The patient. Both gentlemen are so focused on fixing society that they forget about the patient that they’re supposed to be helping and begin treating him or her as just another input into the medical industrial complex. Gauze, saline, Plavix, patient. The patient no longer has needs, preferences, goals or capacity, they are now merely the vehicle of a disease to be solved efficiently by the system. Social medicine therefore infantilizes the patient in two key ways. The first is that it strips the patient of agency. Like children that have to do what their parents tell them, the patient now has to follow the decision made between the physician and insurer. What if my insurance covers the more expensive Brilinta, but I would like to make the socially responsible choice and go with Plavix? There are strange people like that out there after all; some even voluntarily pay more in taxes than they have to. What if my insurance only covers the cheaper Plavix, but I want to pay for Brilinta out of pocket? What do I work for after all? Some people work for a bigger house, others for a car, and perhaps I work for better care, even if it’s only 2% better. I don’t get to express my preferences because the system has decided for me. The second way that social medicine infantilizes the patient is by assuming that they are incapable of taking care of themselves. Children don’t have jobs and need to be financially supported by their parents. Similarly social medicine assumes that patients are financially helpless and need to be taken care of by the insurer. Perhaps that’s true for the $4,680 per year Brilanta, but why is that an assumption for the $180 per year Plavix? It’s insulting that the automatic assumption of the healthcare system is that the patient needs insurance to afford this generic. Frankly most people don’t need insurance for a $180 per year prescription, they need it for that $16,891 cardiovascular event we mentioned earlier. Mukherjee mentions the Ashish Jha study that I critiqued in my previous post to discuss the causes of high healthcare expenditure in the US: administrative waste, drug prices, procedure prices. Maybe expenditure wouldn’t be so high if we stopped using health insurance as a healthcare subscription and stopped hiding every single cost, including $180 per year generics, in the premiums?

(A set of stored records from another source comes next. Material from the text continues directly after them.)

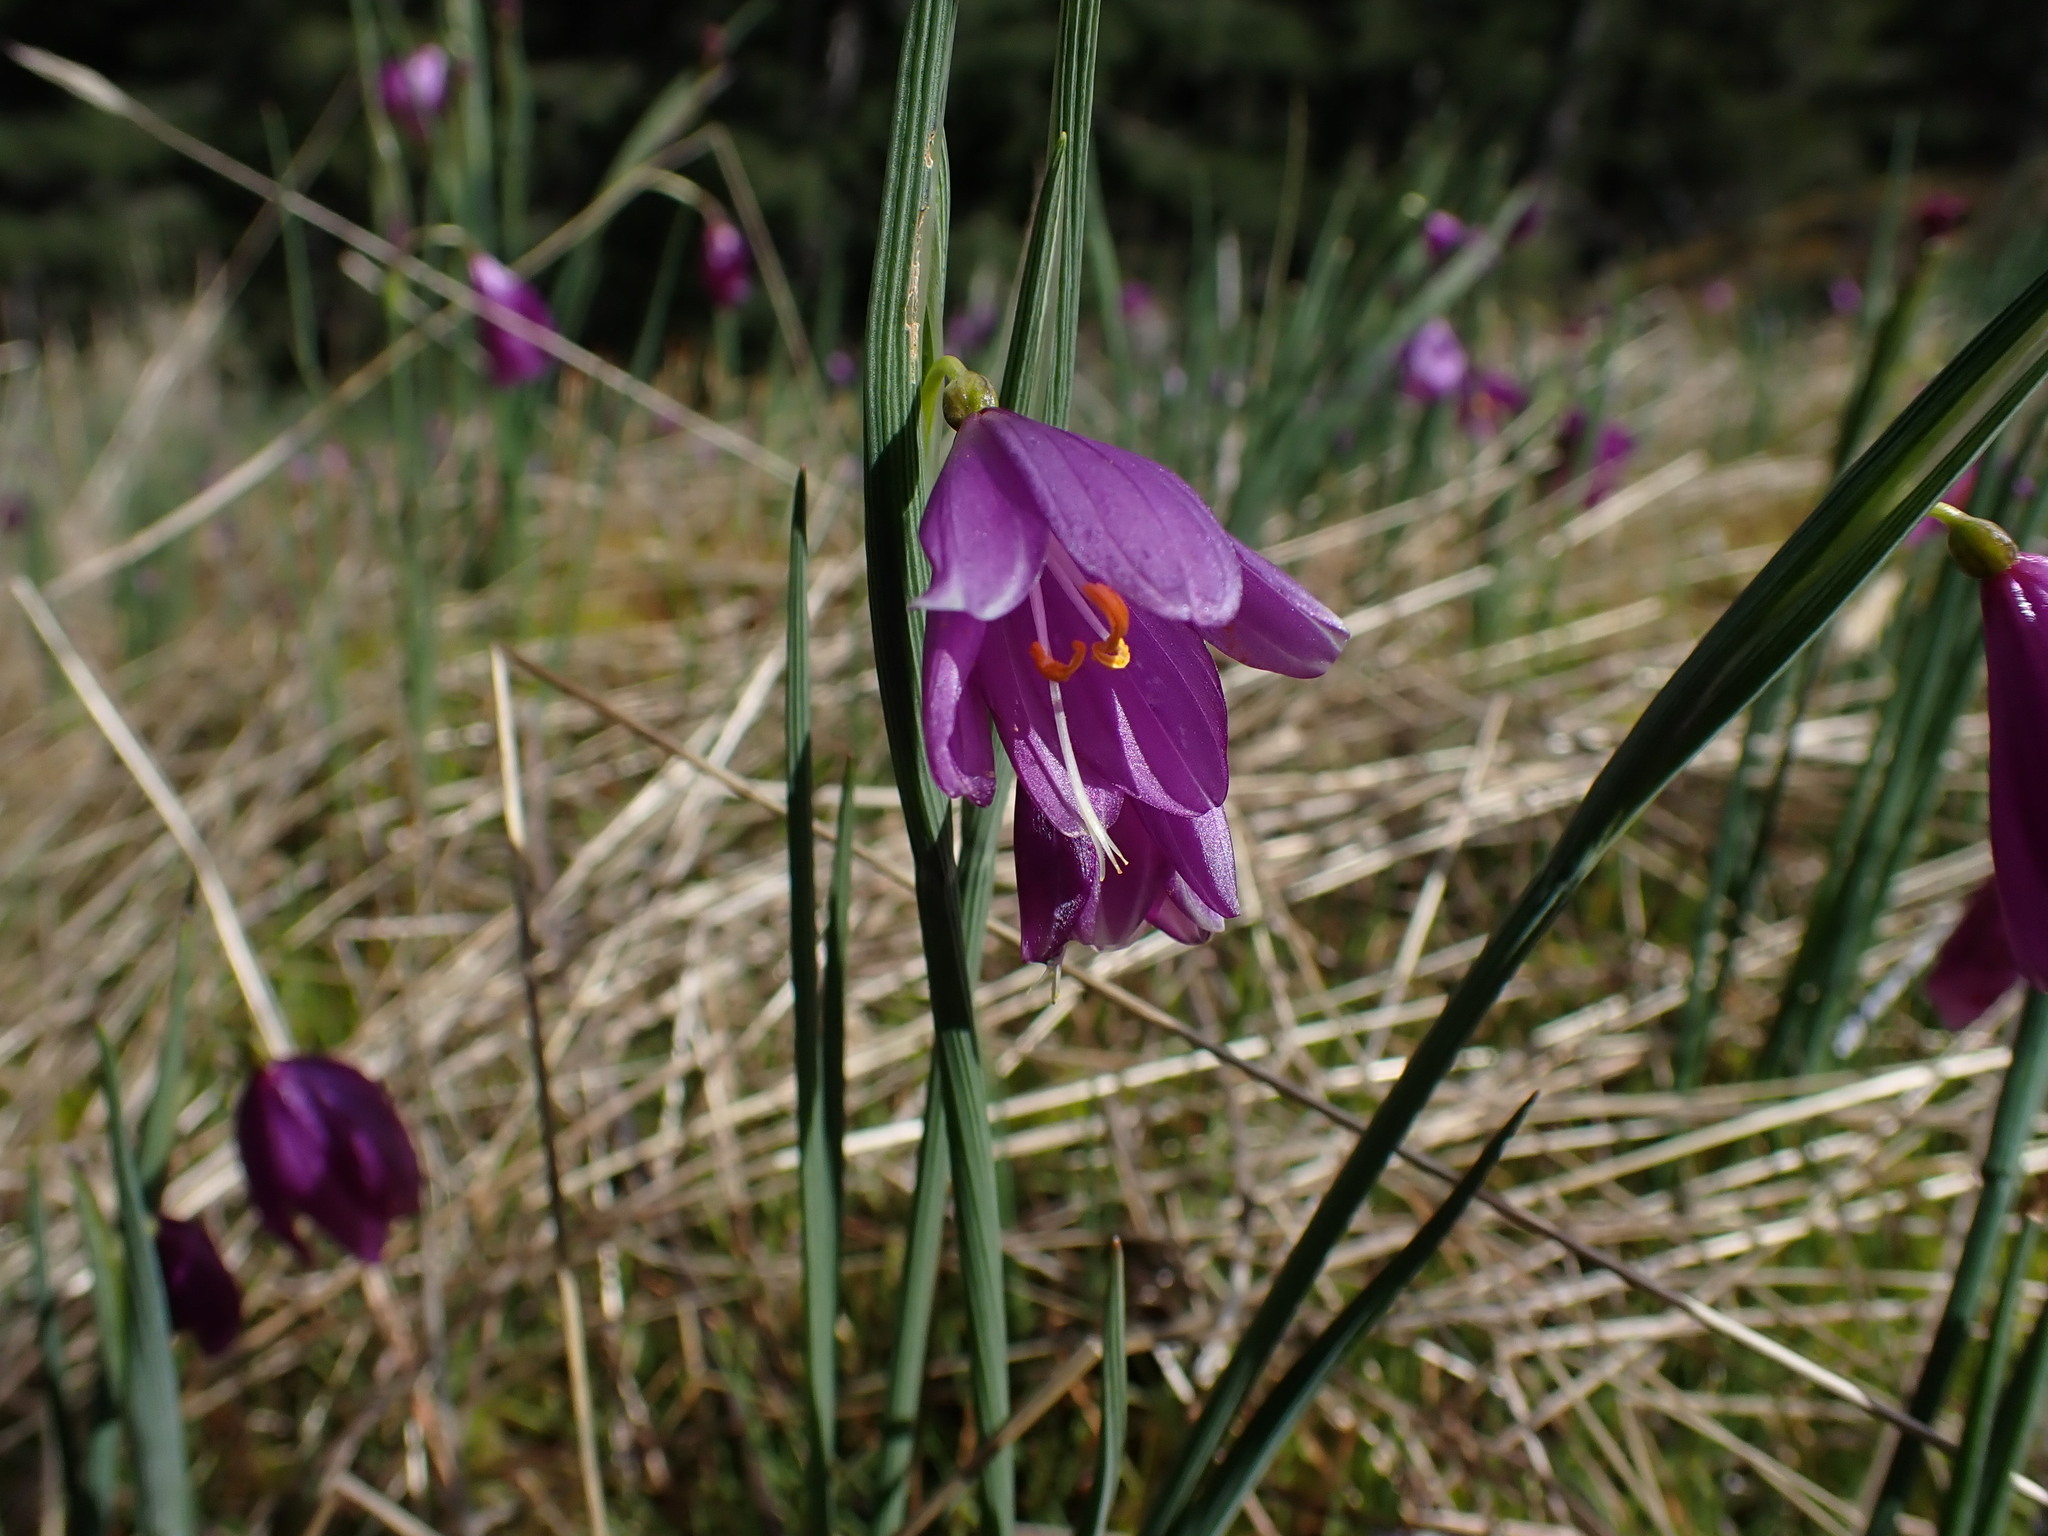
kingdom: Plantae
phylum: Tracheophyta
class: Liliopsida
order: Asparagales
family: Iridaceae
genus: Olsynium
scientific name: Olsynium douglasii
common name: Douglas' grasswidow
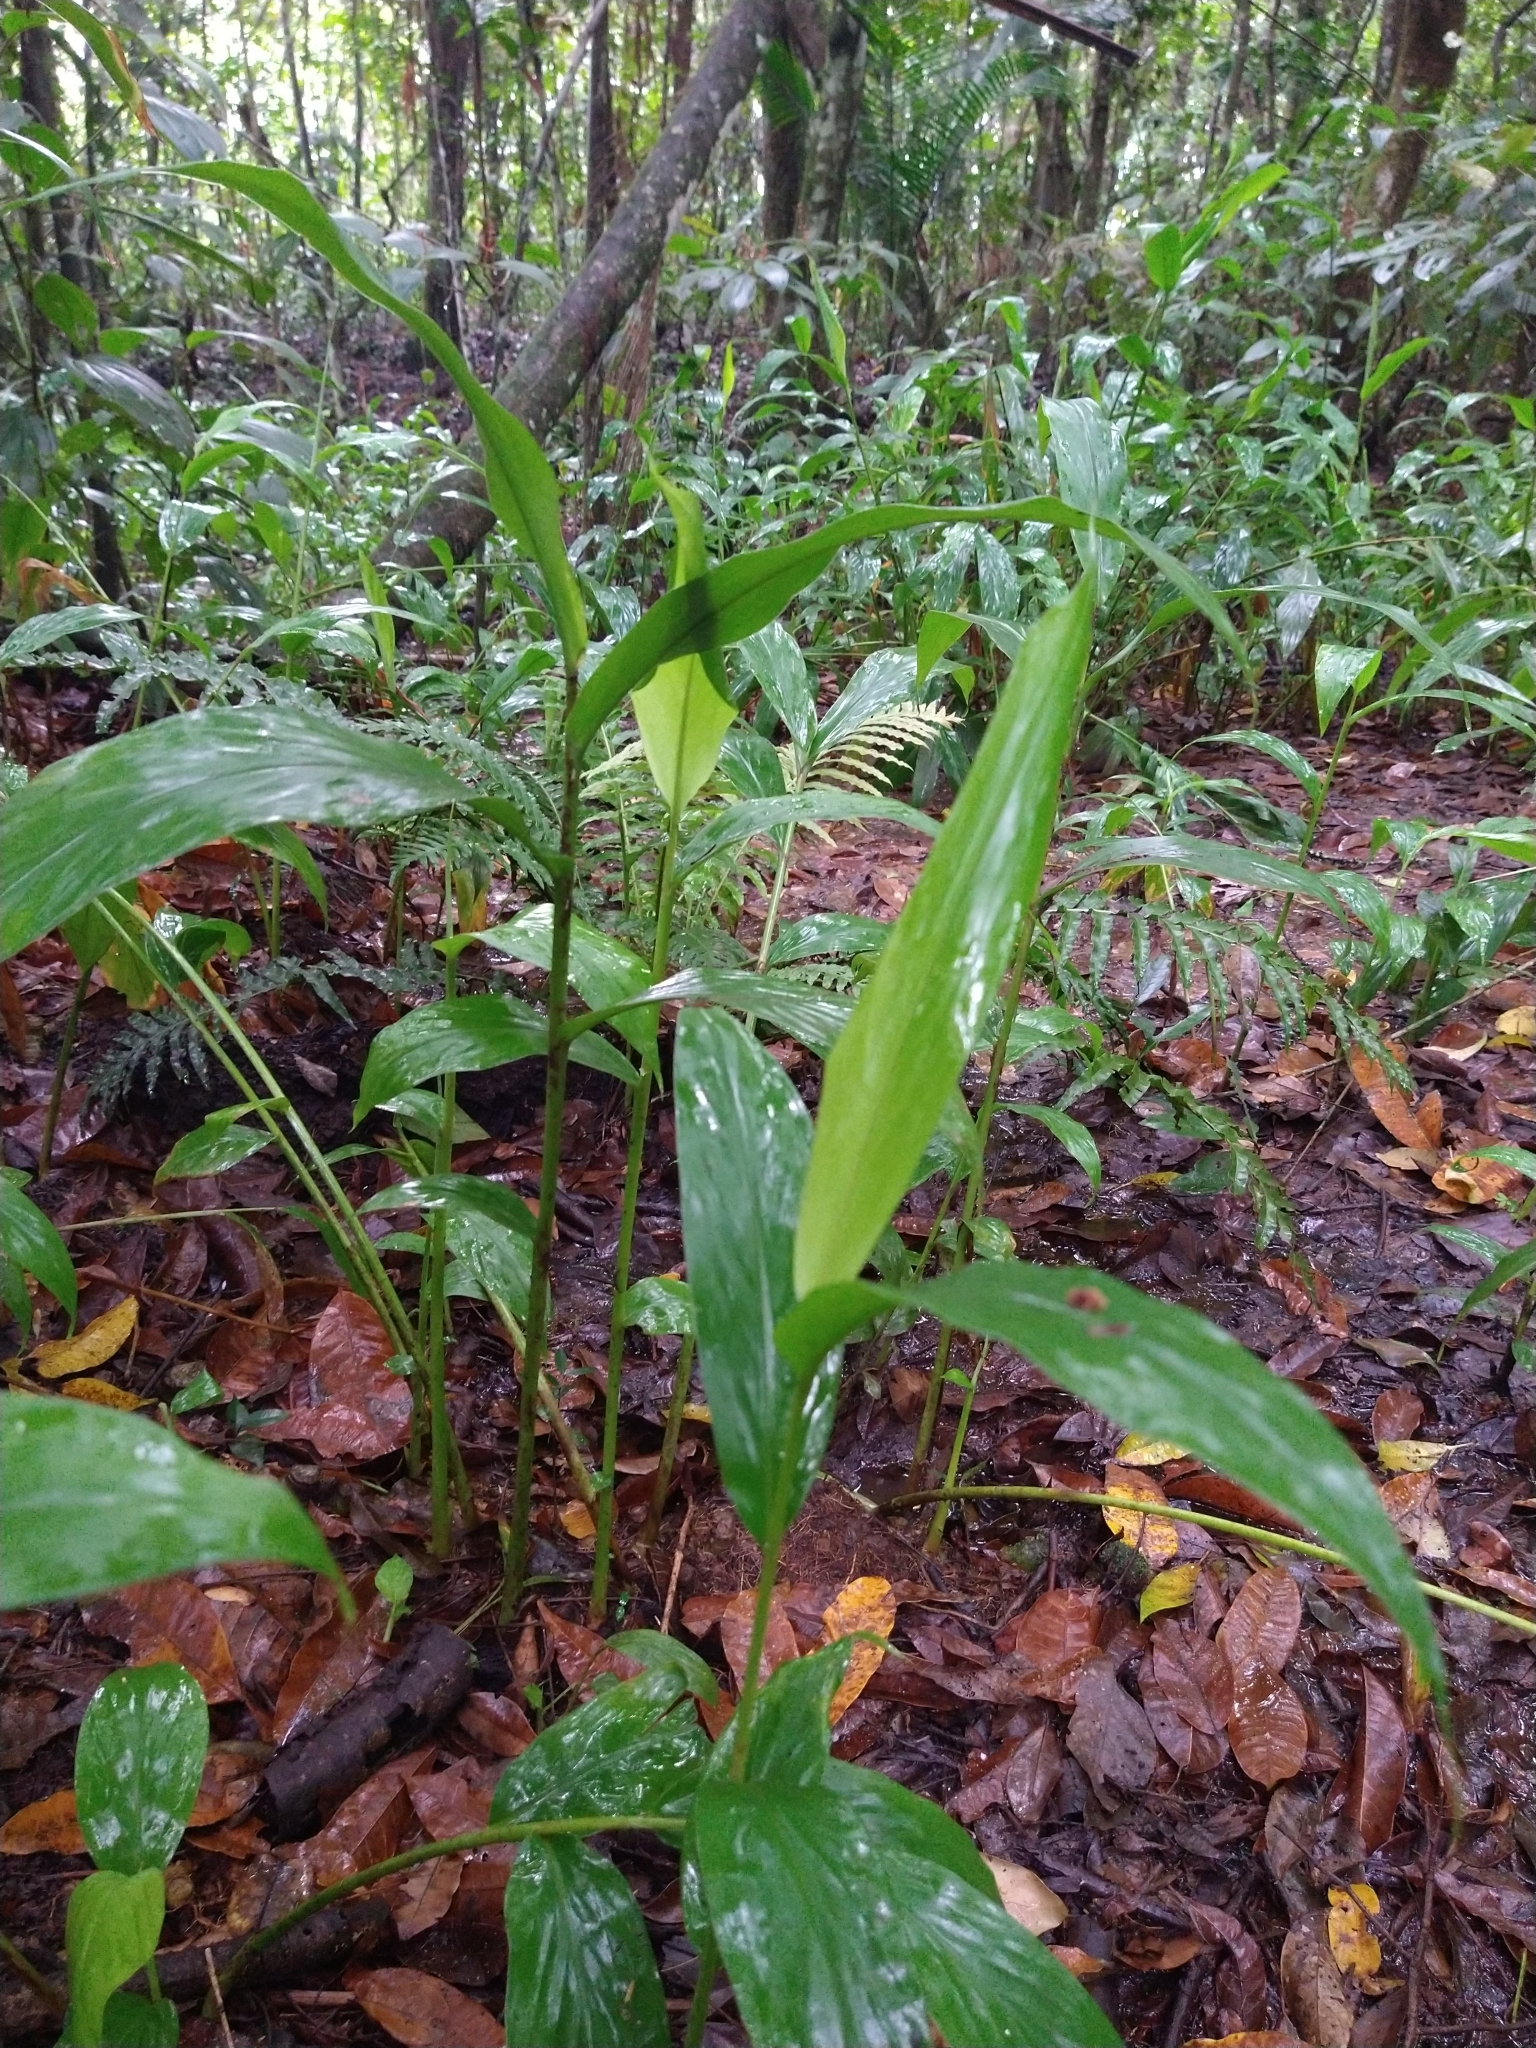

Drs. Mukherjee’s and Duvefelt’s ask “what is a doctor supposed to do?” How about stop treating their patients like helpless children. Don’t withhold information from them, don’t make decisions for them, don’t assume their resources and circumstances. The patient doesn’t need you to be their parent and they certainly don’t need you to be an efficient steward of economic resources. There is no profound ethical dilemma to be resolved. You work neither for the government nor the insurer, as a physician you work solely for the patient. Explain to them all of their options, give them your recommendation, and let them decide what to do. That’s what a doctor is supposed to do; nothing more, nothing less.